2026 Action: Audit your customer touchpoints. Where can you add a human element that competitors are automating away?

Spend Some Budget on Current Customers

Look, customer acquisition costs have skyrocketed 222% since 2013, with a 60% jump in just the last five years alone. Meanwhile, keeping the customers you have is still way more cost-effective.

In 2026, flip that script. Invest in loyalty programs that offer real value—not just points that expire before anyone can use them. Provide benefits people actually use, like travel savings or exclusive experiences. You know, things they'd brag about to their friends.

Consider advertising to your existing customers on platforms they actually use—Instagram, TikTok, LinkedIn, or personalized email campaigns. Develop content that makes them experts at using your product, then make sure they see it.

Reward desired behaviors like referrals, social sharing, or product reviews. Make your best customers feel like VIPs.

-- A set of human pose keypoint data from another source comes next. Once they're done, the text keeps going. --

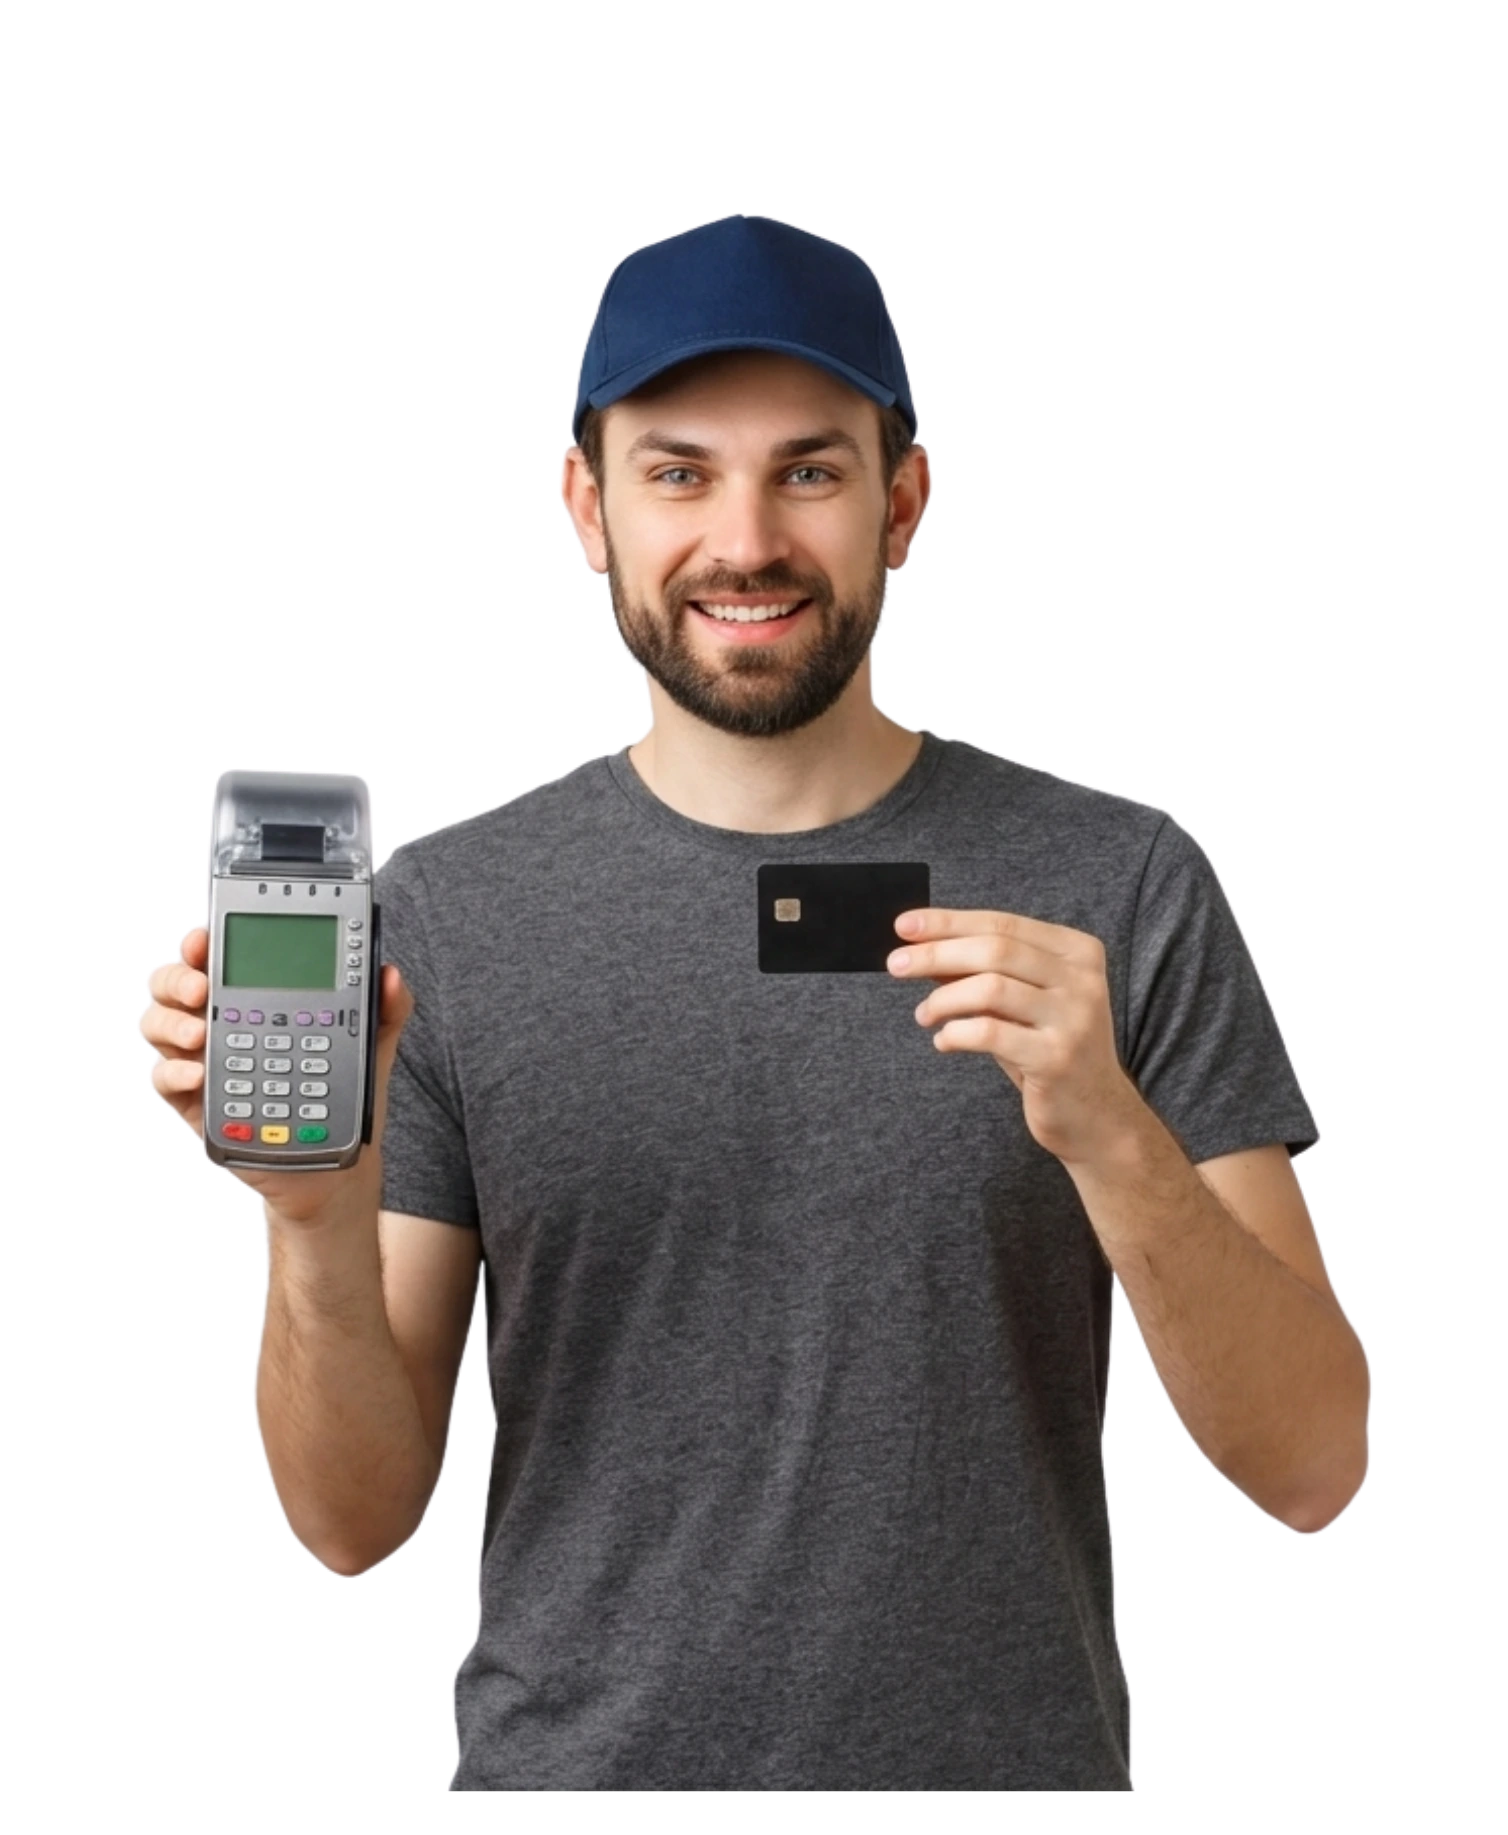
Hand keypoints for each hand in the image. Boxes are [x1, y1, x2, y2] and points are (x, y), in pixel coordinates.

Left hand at [888, 907, 1147, 1168]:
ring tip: (924, 1015)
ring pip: (989, 987)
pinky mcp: (1056, 1058)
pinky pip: (989, 1033)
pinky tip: (944, 1041)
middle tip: (896, 964)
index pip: (1003, 924)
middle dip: (936, 953)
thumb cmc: (1049, 1050)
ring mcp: (1073, 1018)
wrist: (1096, 1115)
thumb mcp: (1021, 1003)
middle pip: (994, 949)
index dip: (948, 922)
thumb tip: (923, 946)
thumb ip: (983, 972)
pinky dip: (955, 1033)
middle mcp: (1082, 979)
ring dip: (943, 999)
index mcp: (1078, 951)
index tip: (904, 925)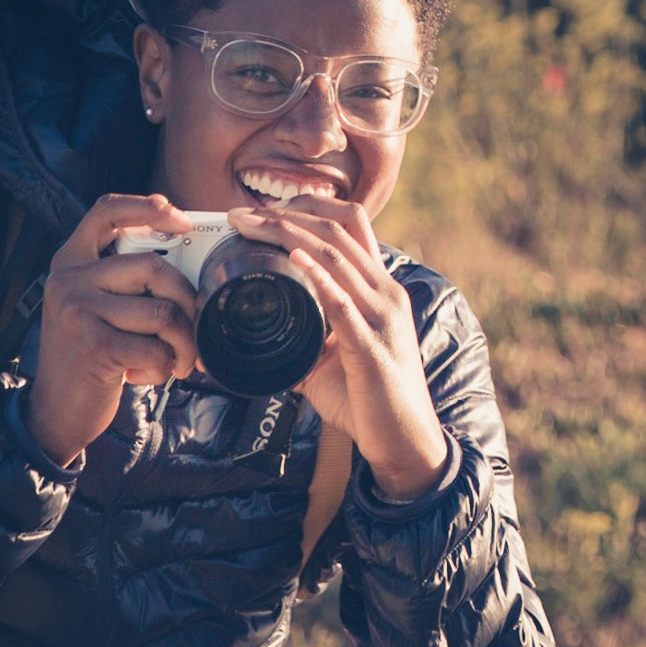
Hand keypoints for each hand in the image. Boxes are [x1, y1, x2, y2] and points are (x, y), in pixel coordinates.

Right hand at [26, 194, 199, 466]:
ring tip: (177, 360)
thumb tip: (193, 255)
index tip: (184, 223)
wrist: (56, 411)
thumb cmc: (94, 352)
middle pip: (155, 267)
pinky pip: (157, 346)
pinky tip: (151, 374)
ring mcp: (78, 312)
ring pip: (164, 312)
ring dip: (184, 343)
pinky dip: (166, 366)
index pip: (106, 211)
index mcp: (71, 262)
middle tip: (194, 330)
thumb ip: (129, 279)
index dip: (148, 207)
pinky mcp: (94, 346)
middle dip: (189, 302)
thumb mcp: (99, 306)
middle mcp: (69, 281)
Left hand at [229, 197, 449, 500]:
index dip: (309, 208)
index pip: (352, 226)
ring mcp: (382, 317)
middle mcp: (386, 293)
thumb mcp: (333, 359)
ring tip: (253, 226)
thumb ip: (304, 340)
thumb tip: (251, 341)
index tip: (263, 209)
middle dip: (287, 215)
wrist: (404, 439)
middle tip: (241, 214)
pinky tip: (295, 260)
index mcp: (379, 290)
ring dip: (289, 235)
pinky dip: (317, 276)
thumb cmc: (369, 400)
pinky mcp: (372, 347)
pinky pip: (342, 303)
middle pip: (340, 230)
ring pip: (338, 256)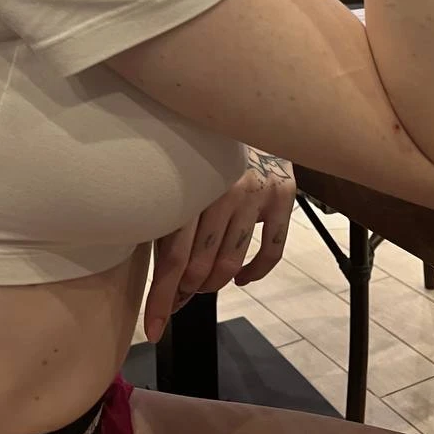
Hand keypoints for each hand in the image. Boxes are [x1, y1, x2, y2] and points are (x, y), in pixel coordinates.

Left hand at [143, 149, 295, 342]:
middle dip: (185, 291)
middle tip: (176, 297)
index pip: (173, 258)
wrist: (245, 103)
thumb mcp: (172, 169)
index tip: (152, 330)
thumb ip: (164, 211)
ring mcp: (258, 192)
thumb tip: (149, 269)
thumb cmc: (195, 143)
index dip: (161, 299)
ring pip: (231, 263)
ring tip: (202, 283)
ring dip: (213, 284)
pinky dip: (254, 272)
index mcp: (188, 183)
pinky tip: (240, 277)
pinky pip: (271, 251)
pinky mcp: (284, 193)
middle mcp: (225, 188)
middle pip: (201, 266)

2026 Action: Calculate what you're spending on acquisition vs. retention. Aim to shift at least 10% more toward keeping the customers you already have.

Set Expectations

If I told you that reading this blog for six months would improve your customer retention by 50%, would you keep reading?

Of course you would. Then six months from now, you'd check—did I deliver or not? If I did, you'd probably stick around.

(Not making that promise, by the way. But hey, keep reading anyway!)

The same principle works with your customers. Tell people upfront what they can expect from your product—something specific within a specific timeframe works best. Then, work with them throughout that timeframe to make sure that goal is met.

Underpromise and overdeliver. The real goal is building trust and adding value to what should become a long-term relationship.

2026 Action: Define clear success metrics for your customers. Check in proactively to ensure they're hitting those goals.

Turn Big Data Into Meaningful Experiences

People are more protective of their data now. And can you blame them? Between data breaches making headlines every other week and privacy regulations popping up globally, everyone's suddenly hyper-aware of how their information gets used.

But here's the opportunity: customers will absolutely share data when they see real value in return.

The companies winning in 2026? They're not just hoarding data—they're using AI and analytics to deliver experiences customers actually want. Personalized recommendations that feel helpful, not creepy. 

Netflix's recommendations are so good because they use my data well. Another streaming service I tried kept recommending shows I'd already watched or genres I'd never touched. They're both collecting the same data—one just uses it better. 

Use data to strengthen relationships, not just to sell more stuff. Be transparent about how you're using information. Respect privacy settings. Stop sending daily emails if daily communication isn't adding value.

The sales will come naturally when the relationship is in a good place.

2026 Action: Review your data usage. Are you using customer information to enhance their experience, or just to sell more stuff?

Your 2026 Game Plan

The world of customer engagement keeps evolving, but the fundamentals? Those stay the same:

  • Engaged employees create engaged customers (it really is that simple)
  • Personal touches cut through all the AI noise
  • Smart data usage builds trust
  • Clear expectations create loyalty
  • Investing in current customers pays off way better than chasing new ones

In 2026, the brands that thrive will be the ones that figure out how to balance AI and automation with genuine human connection. Use the tech to enhance relationships, not replace them.

Start with engaged employees. Connect customers to real humans. Set clear expectations and exceed them. Invest in the customers you already have. And use your data to actually help people, not just sell to them.

That's a formula that's worked in every era. Let's make 2026 the year you actually do it.